El aposento es vasto, con columnas, arcos y amplias bóvedas. Pero tiene la suntuosidad de un palacio venido a menos. Su abandono se advierte en las maderas agrietadas del piso, los cortinajes raídos, los muros revenidos, el deterioro de los estucos y molduras. El estudioso, sentado en un rincón del salón, parece pasar por uno de aquellos momentos en que por un lapso impreciso suspendemos la lectura para volver a ella. A sus espaldas se abre otro impreciso salón del cual se vislumbran una puerta y un cuadro o un espejo, flotando la escena entera en una luz a la vez dorada y palpitante. Es la luz de Rembrandt.
El estudioso ha buscado un lugar junto a la ventana, acercándose a esa única fuente de la luz que necesita para leer. Viste un cómodo traje azul, discretamente elegante, festoneado con una ligera orla dorada en las mangas y bastas. Lleva un bonete rojo.
La ventana está abierta. Tal vez, el estudioso la abrió, antes de ponerse a leer, para dejar entrar esa calidez y luminosidad tan singular de las mañanas de verano. El ambiente es agradable. Todo buen lector sabe cuán importante es el entorno para una buena lectura y que acaso cada libro reclame uno diferente.
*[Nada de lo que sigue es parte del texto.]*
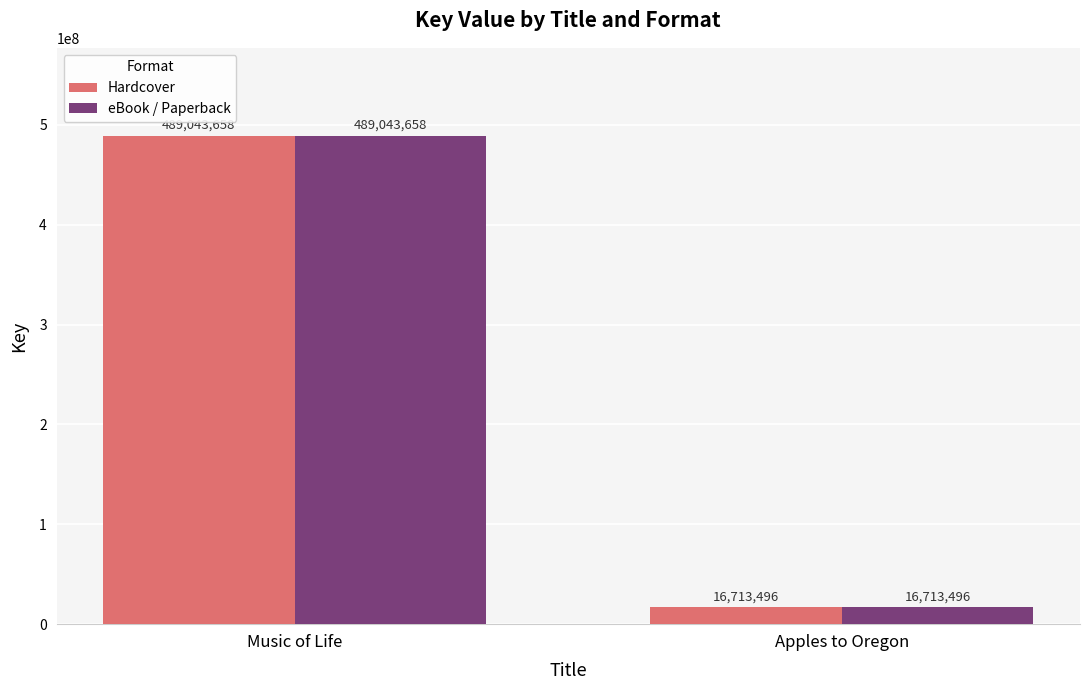

What is the difference between the maximum and minimum values in the eBook / Paperback series?

472330162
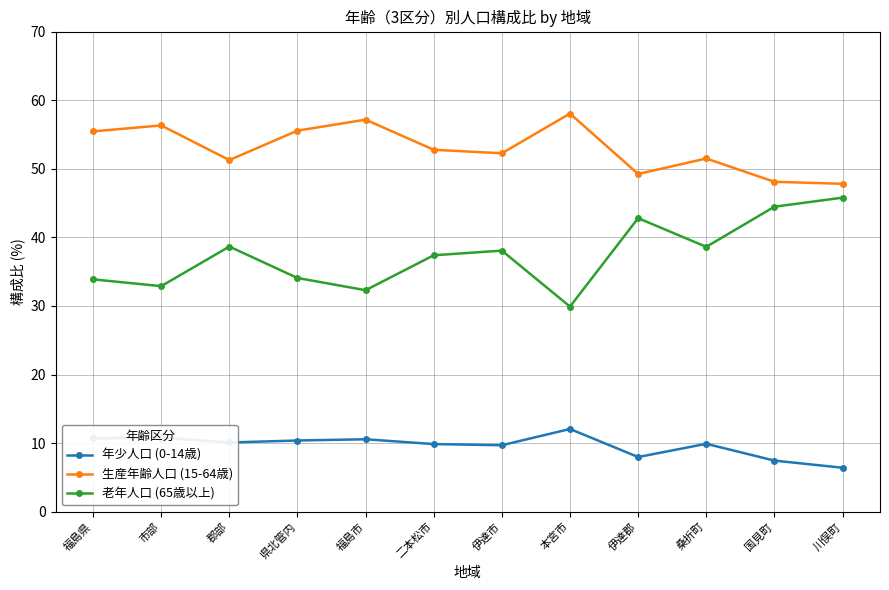

At which label does 年少人口 (0-14歳) first exceed 10?

福島県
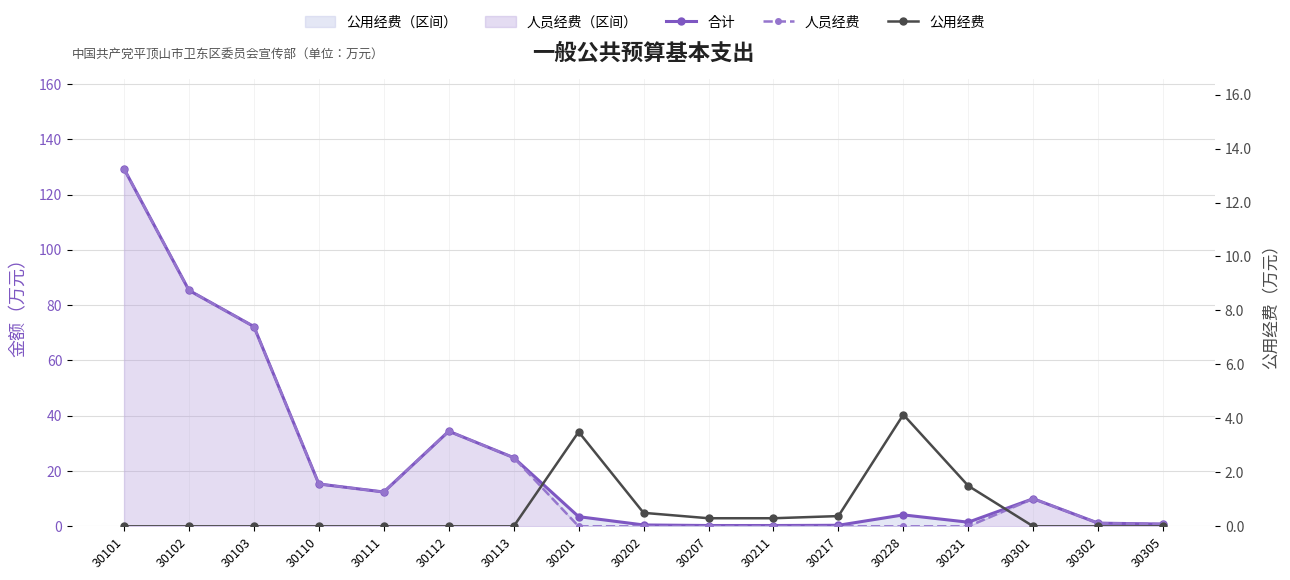

Reading left to right, list all the values displayed in this chart.

合计: 30101=129.3	30102=85.4	30103=72.3	30110=15.3	30111=12.4	30112=34.4	30113=24.9	30201=3.5	30202=0.5	30207=0.3	30211=0.3	30217=0.4	30228=4.1	30231=1.5	30301=10.0	30302=1.2	30305=0.8
人员经费: 30101=129.3	30102=85.4	30103=72.3	30110=15.3	30111=12.4	30112=34.4	30113=24.9	30201=0.0	30202=0.0	30207=0.0	30211=0.0	30217=0.0	30228=0.0	30231=0.0	30301=10.0	30302=1.2	30305=0.8
公用经费: 30101=0.0	30102=0.0	30103=0.0	30110=0.0	30111=0.0	30112=0.0	30113=0.0	30201=3.5	30202=0.5	30207=0.3	30211=0.3	30217=0.4	30228=4.1	30231=1.5	30301=0.0	30302=0.0	30305=0.0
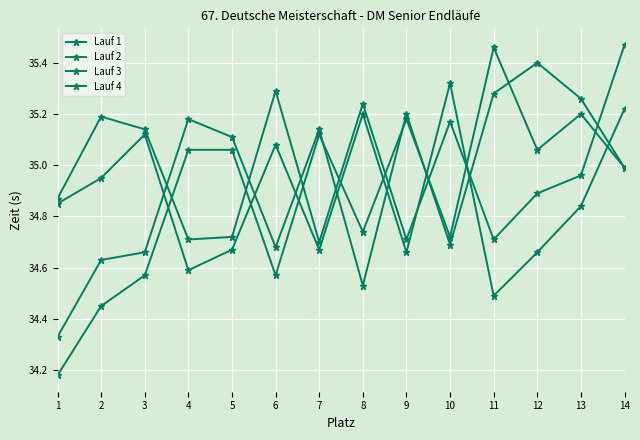

Which has a higher value, 6 or 7?

7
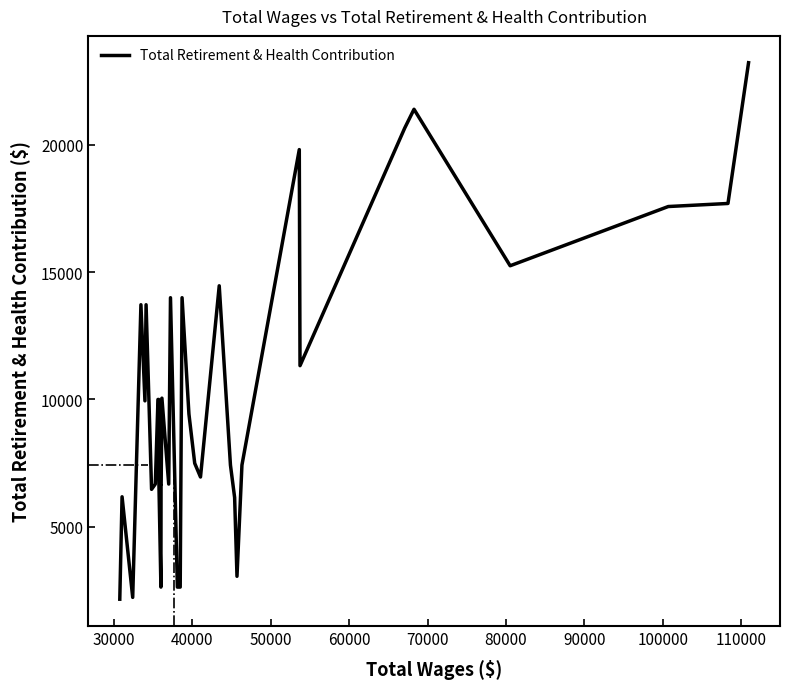

What is the difference between the second highest and second lowest values?

19166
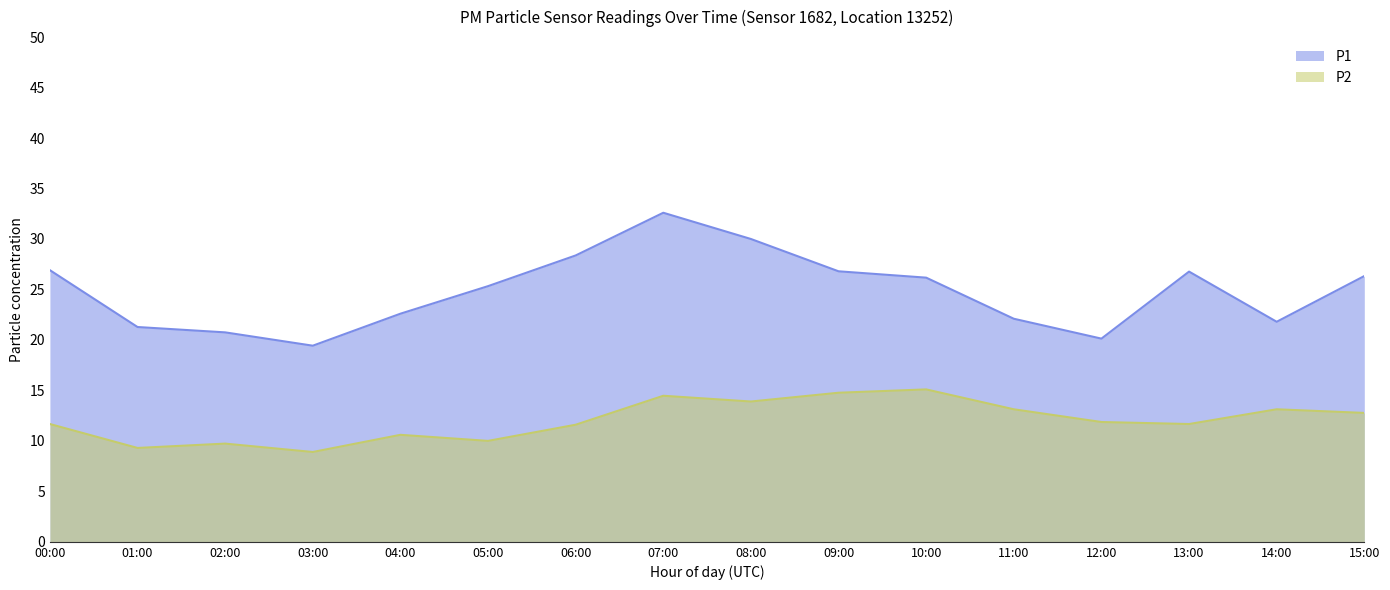

Between 03:00 and 11:00, which is larger?

11:00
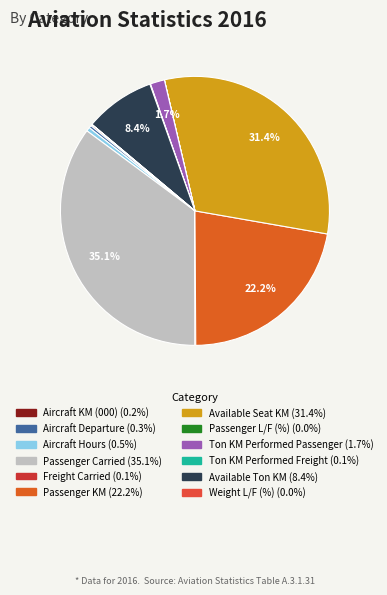

Do Freight Carried and Passenger Carried together represent more than half of the pie?

No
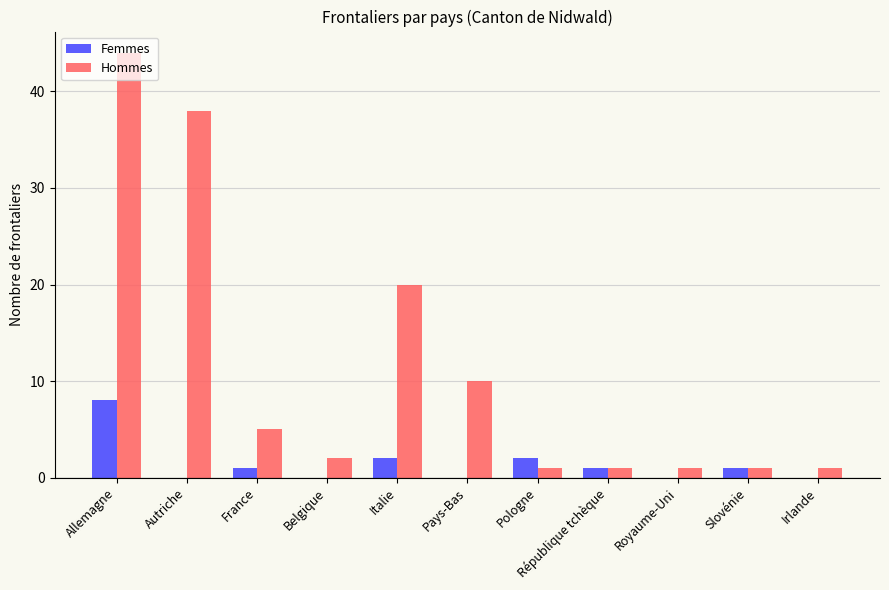

The value of Hommes at Allemagne is 44. True or false?

True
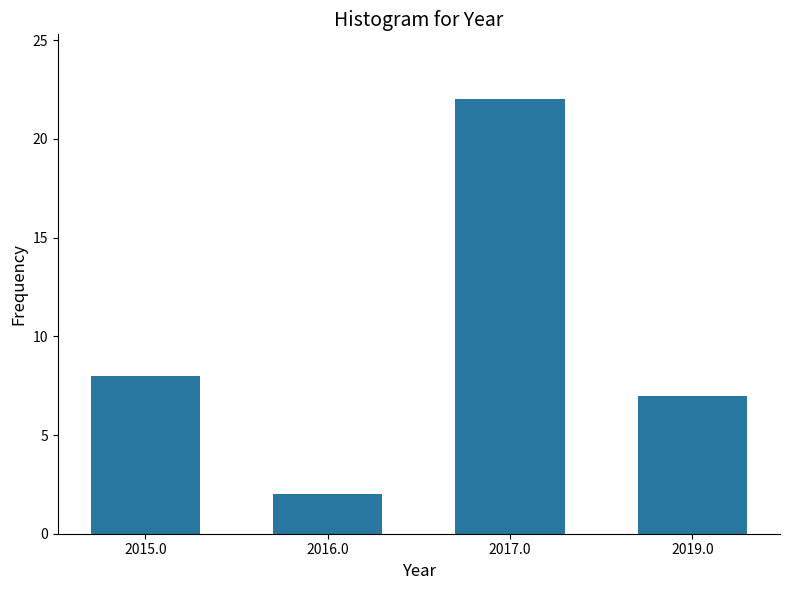

Reading right to left, transcribe all the data shown in this chart.

2019.0=7	2017.0=22	2016.0=2	2015.0=8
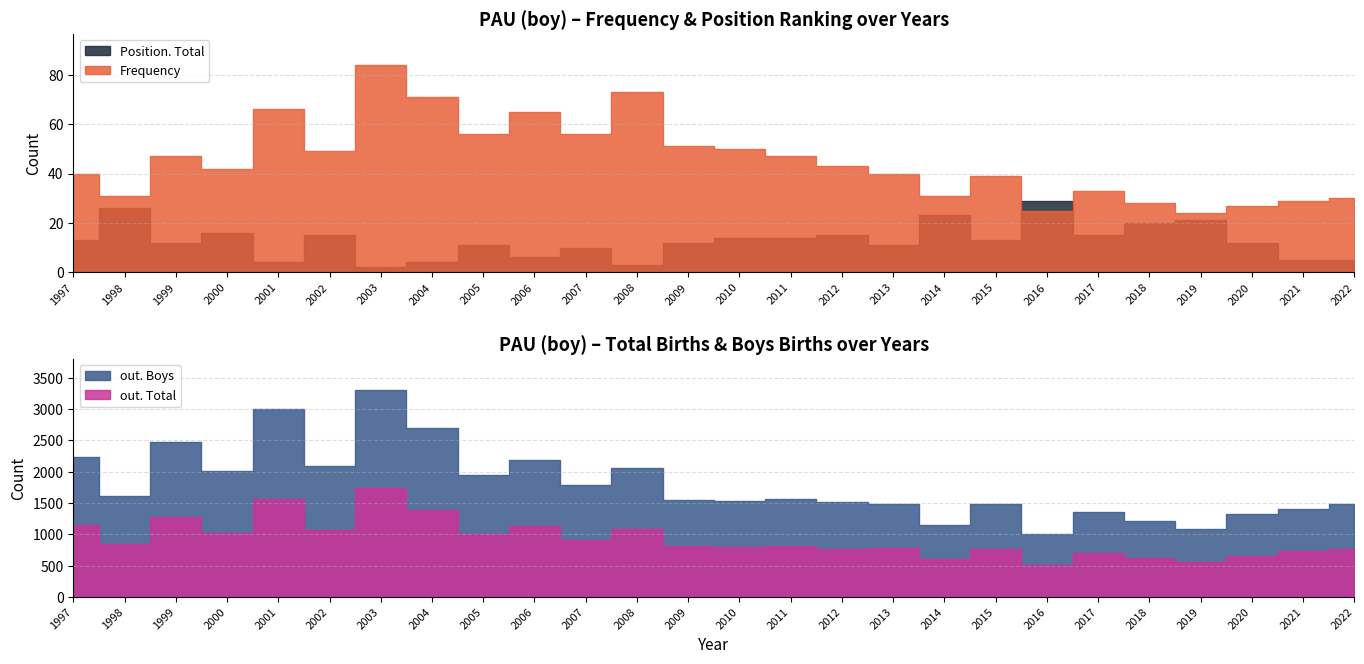

Which series changed the most between 1998 and 2017?

out. Boys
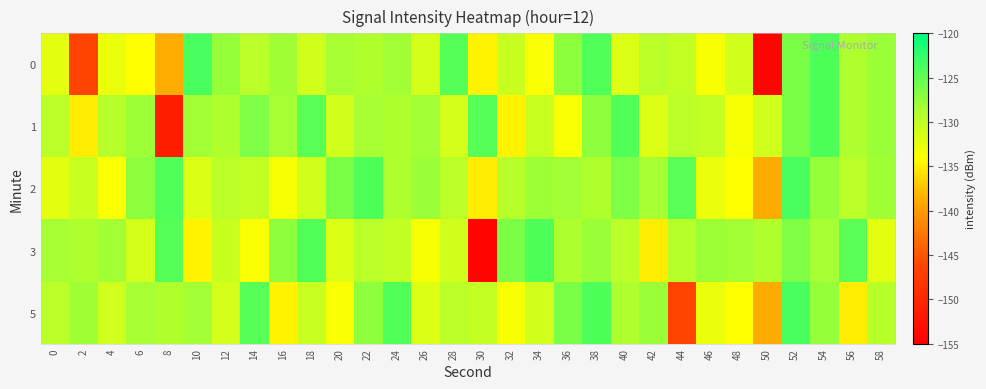

Reading left to right, list all the values displayed in this chart.

0: 0=-132.2	2=-146.5	4=-132.8	6=-134.0	8=-138.8	10=-123.8	12=-127.5	14=-129.6	16=-128.1	18=-131.0	20=-128.4	22=-128.9	24=-128.3	26=-131.3	28=-124.4	30=-134.7	32=-130.5	34=-133.8	36=-127.1	38=-124.2	40=-131.8	42=-129.7	44=-130.2	46=-133.6	48=-131.0	50=-154.3	52=-126.2	54=-124.0	56=-128.8	58=-127.9
1: 0=-129.6	2=-135.1	4=-129.4	6=-128.0	8=-151.2	10=-128.3	12=-128.9	14=-126.3	16=-128.4	18=-124.6	20=-131.0	22=-128.4	24=-128.9	26=-128.3	28=-131.3	30=-124.4	32=-134.7	34=-130.5	36=-133.8	38=-127.1	40=-124.2	42=-131.8	44=-129.7	46=-130.2	48=-133.6	50=-131.0	52=-126.2	54=-124.0	56=-128.8	58=-127.9
2: 0=-132.2	2=-130.5	4=-133.8	6=-127.1	8=-124.2	10=-131.8	12=-129.7	14=-130.2	16=-133.6	18=-131.0	20=-126.2	22=-124.0	24=-128.8	26=-127.9	28=-129.6	30=-135.1	32=-129.4	34=-128.0	36=-128.3	38=-128.9	40=-126.3	42=-128.4	44=-124.6	46=-132.8	48=-134.0	50=-138.8	52=-123.8	54=-127.5	56=-129.6	58=-128.1
3: 0=-128.4	2=-128.9	4=-128.3	6=-131.3	8=-124.4	10=-134.7	12=-130.5	14=-133.8	16=-127.1	18=-124.2	20=-131.8	22=-129.7	24=-130.2	26=-133.6	28=-131.0	30=-154.3	32=-126.2	34=-124.0	36=-128.8	38=-127.9	40=-129.6	42=-135.1	44=-129.4	46=-128.0	48=-128.3	50=-128.9	52=-126.3	54=-128.4	56=-124.6	58=-132.2
5: 0=-129.6	2=-128.1	4=-131.0	6=-128.4	8=-128.9	10=-128.3	12=-131.3	14=-124.4	16=-134.7	18=-130.5	20=-133.8	22=-127.1	24=-124.2	26=-131.8	28=-129.7	30=-130.2	32=-133.6	34=-131.0	36=-126.2	38=-124.0	40=-128.8	42=-127.9	44=-146.5	46=-132.8	48=-134.0	50=-138.8	52=-123.8	54=-127.5	56=-135.1	58=-129.4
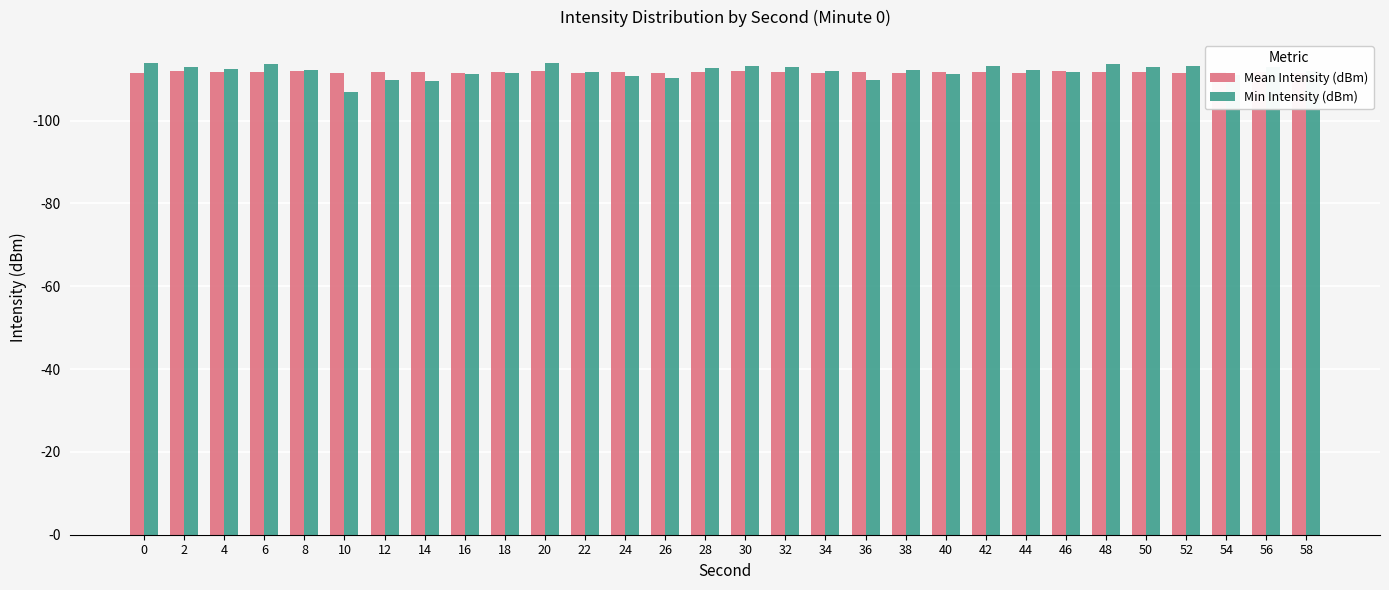

Reading right to left, what are all the values shown in this chart?

Mean Intensity (dBm): 111.4	111.7	111.9	111.5	111.8	111.6	111.9	111.6	111.7	111.8	111.6	111.8	111.5	111.7	111.9	111.8	111.6	111.7	111.6	111.9	111.7	111.5	111.8	111.7	111.5	112.0	111.6	111.7	111.9	111.5
Min Intensity (dBm): 112.1	112.9	111.0	113.2	113.1	113.6	111.7	112.2	113.1	111.2	112.1	109.8	111.9	113.0	113.1	112.8	110.2	110.7	111.7	113.8	111.4	111.2	109.5	109.9	106.9	112.3	113.6	112.4	113.1	113.8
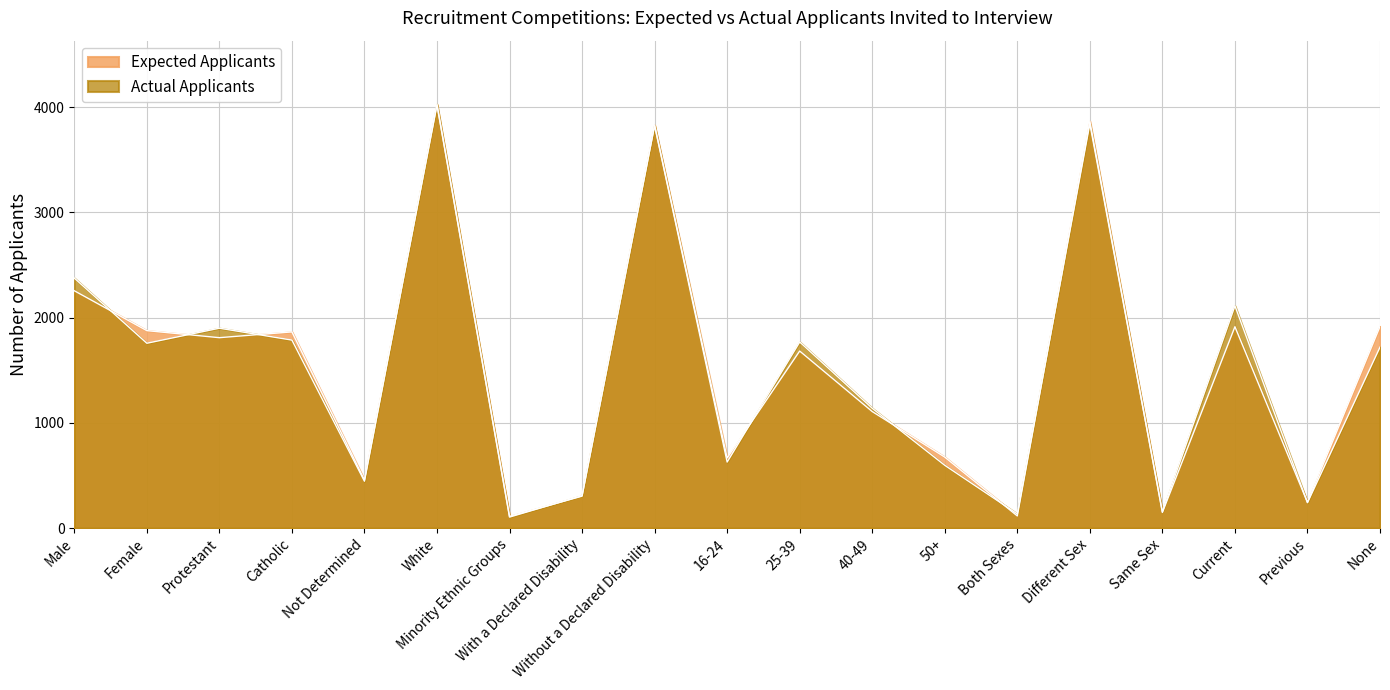

What is the difference between the maximum and minimum values in the Actual Applicants series?

3923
El estudioso de Rembrandt escogió un lugar no solo luminoso y templado, sino también solitario y silencioso. Los otros habitantes de lo que parece ser parte de una enorme edificación no están a la vista y tampoco pueden irrumpir de súbito. La pintura logra transmitir una atmósfera de imperturbable quietud y silencio. El estudioso es un lector habitual y ese rincón es su sitio acostumbrado, su santuario inviolable.
El anciano ha torcido ligeramente su cuerpo para poder enfocar su mirada sobre el libro. Es un volumen grueso y bastante grande. Está abierto al centro y apoyado sobre otros dos libros más pequeños que cumplen la función de atril. Junto al libro se perciben algunos papeles y el cálamo. Ya comienza la lectura.
El estudioso no solo ama el silencio, sino que es él mismo silencioso, un lector que solo va deslizando los ojos sobre las páginas sin musitar ni murmurar. Pero la contrapartida de este doble silencio es la respuesta que aquel cavila. Si nos aproximamos a la escena, veremos cómo desde su mano, firmemente aferrada al brazo del sillón, se anuncia, con el gesto y el énfasis, un movimiento por el cual la otra mano tomará la pluma e inscribirá en los márgenes del volumen abierto una nota, un comentario o una enmienda. Se cumple así la aseveración de un pensador contemporáneo: “Leer bien es contestar al texto”.